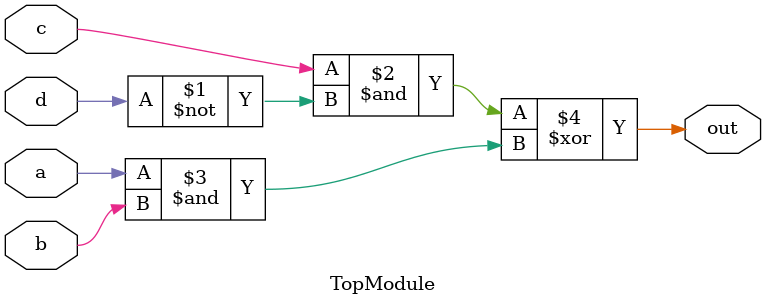
<source format=sv>
module TopModule (
    input logic a,  // 1-bit input
    input logic b,  // 1-bit input
    input logic c,  // 1-bit input
    input logic d,  // 1-bit input
    output logic out // 1-bit output
);

    // Implementing the simplified Boolean expression
    assign out = (c & ~d) ^ (a & b);

endmodule
</source>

::::

Find the number of lines in the entries above that hold the string "input", and write only that number.

Solution to the problem: 4